AI Must Embrace Specialization via Superhuman Adaptable Intelligence

Judah Goldfeder, Philippe Wyder, Yann LeCun, Ravid Shwartz Ziv (2026)

Challenges the prevailing AGI framework by arguing it misunderstands how intelligence works — humans themselves are not general, they specialize. Introduces Superhuman Adaptable Intelligence (SAI) as a replacement concept: systems that specialize in specific domains, achieve superhuman performance within those specializations, and adapt to fill capability gaps humans cannot.

Why we like it: The SAI framing aligns directly with AI Pluralism — intelligence as an ecology of specialized agents rather than a single general system. If the goal isn't one model that does everything but many models that each excel at something, the question becomes how those specialists interact. That's exactly the dialectical architecture we're building.

STATe-of-Thoughts: Structured Action Templates for Tree-of-Thoughts

Zachary Bamberger, Till R. Saenger, Gilad Morad, Ofra Amir, Brandon M. Stewart, Amir Feder (2026)

Replaces stochastic high-temperature sampling in Tree-of-Thoughts with discrete, interpretable textual interventions. A controller selects high-level reasoning actions, a generator produces conditioned steps, and an evaluator scores candidates — yielding greater output diversity and interpretable reasoning traces.

Why we like it: For argument generation, the paper shows that explicit action sequences capture interpretable features highly predictive of output quality. This is exactly the problem our speech pipeline solves with tactic selection and skeleton building — STATe provides a principled framework for why structured reasoning actions outperform temperature-based diversity in argumentation tasks.

A Superpersuasive Autonomous Policy Debating System

Allen Roush, Devin Gonier, John Hines, Judah Goldfeder, Philippe Martin Wyder, Sanjay Basu, Ravid Shwartz Ziv (2025)

Introduces DeepDebater, an AI system for full, unmodified two-team competitive policy debates. Uses a hierarchical architecture of specialized multi-agent workflows where teams of LLM-powered agents collaborate and critique one another to perform discrete argumentative tasks — speeches, cross-examinations, and rebuttals via iterative retrieval, synthesis, and self-correction.

Why we like it: This is us. DeepDebater is the system that became DebaterHub's debate generation pipeline. Expert human debate coaches preferred the arguments and evidence constructed by the system, and all code, transcripts, audio, and video are open-sourced.

Sequencing the Neurome: Towards Scalable Exact Parameter Reconstruction of Black-Box Neural Networks

Judah Goldfeder, Quinten Roets, Gabe Guo, John Wright, Hod Lipson (2024)

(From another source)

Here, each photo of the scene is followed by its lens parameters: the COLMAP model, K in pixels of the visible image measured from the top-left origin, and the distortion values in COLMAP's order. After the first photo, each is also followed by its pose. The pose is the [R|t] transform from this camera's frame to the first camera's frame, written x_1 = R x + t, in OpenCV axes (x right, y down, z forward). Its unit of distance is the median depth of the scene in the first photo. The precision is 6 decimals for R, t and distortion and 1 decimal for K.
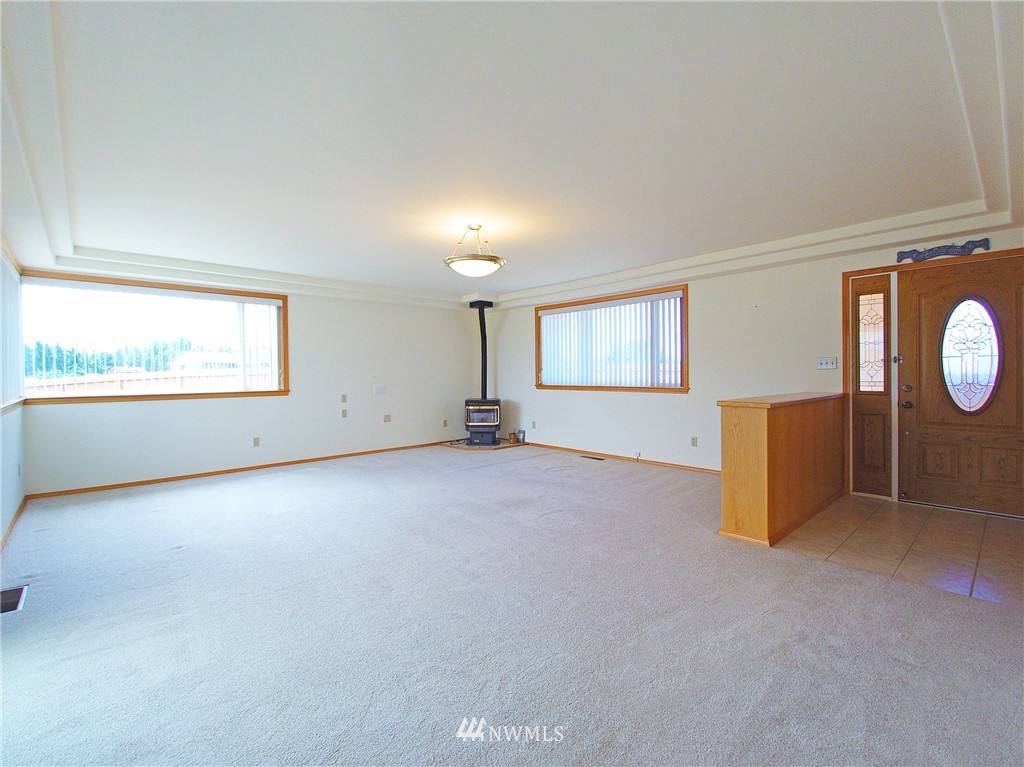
lens RADIAL K [[464.7, 0, 502.0], [0, 464.7, 378.9], [0, 0, 1]] dist [0.002437, -0.004542]
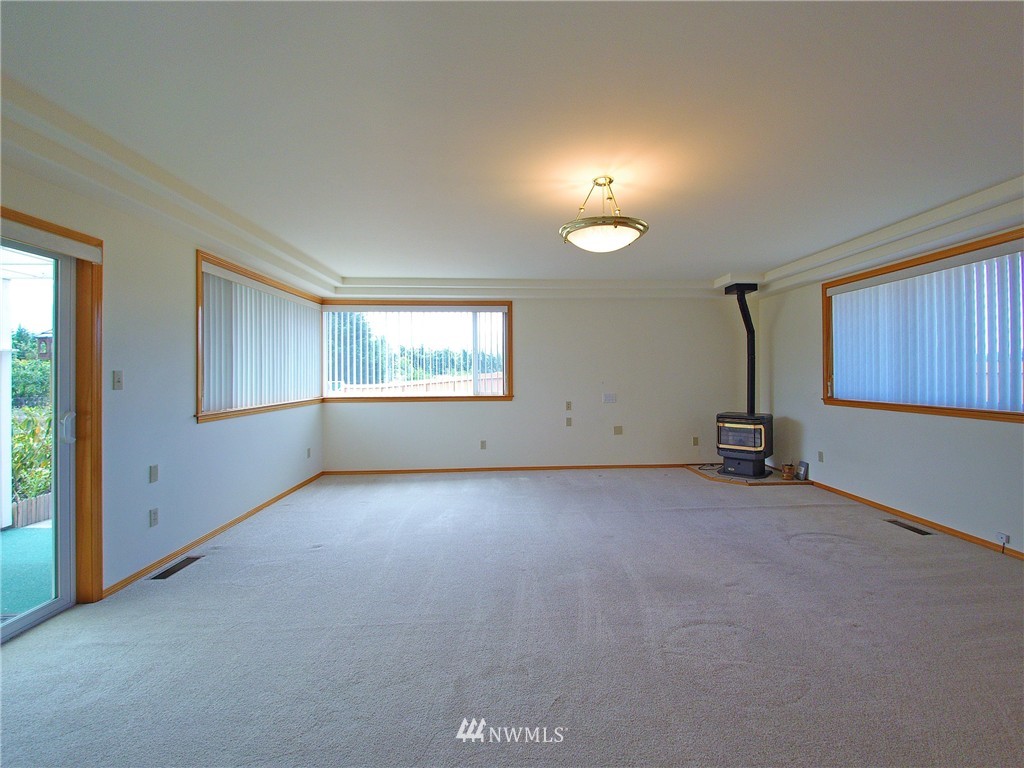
lens RADIAL K [[464.7, 0, 534.7], [0, 464.7, 367.8], [0, 0, 1]] dist [0.002437, -0.004542]
pose [[0.787487, -0.004567, -0.616315, 0.162916], [-0.008654, 0.999792, -0.018466, -0.014914], [0.616271, 0.019876, 0.787284, 0.208951]]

Tackles the NP-Hard problem of extracting exact parameters from black-box neural networks with only query access. Exploits the constraint that deployed networks use random initialization + first-order optimization, and introduces a novel algorithm for generating maximally informative queries. Reconstructs networks with 1.5M+ parameters and 7 layers deep with parameter differences below 0.0001.

Why we like it: If you can reconstruct a neural network's exact weights from its behavior, interpretability becomes a fundamentally different problem. For dialectical AI, this connects to the privacy and transparency questions at the heart of federated M-state aggregation — what can you infer about an agent's training from observing its outputs? Judah is a DebaterHub contributor.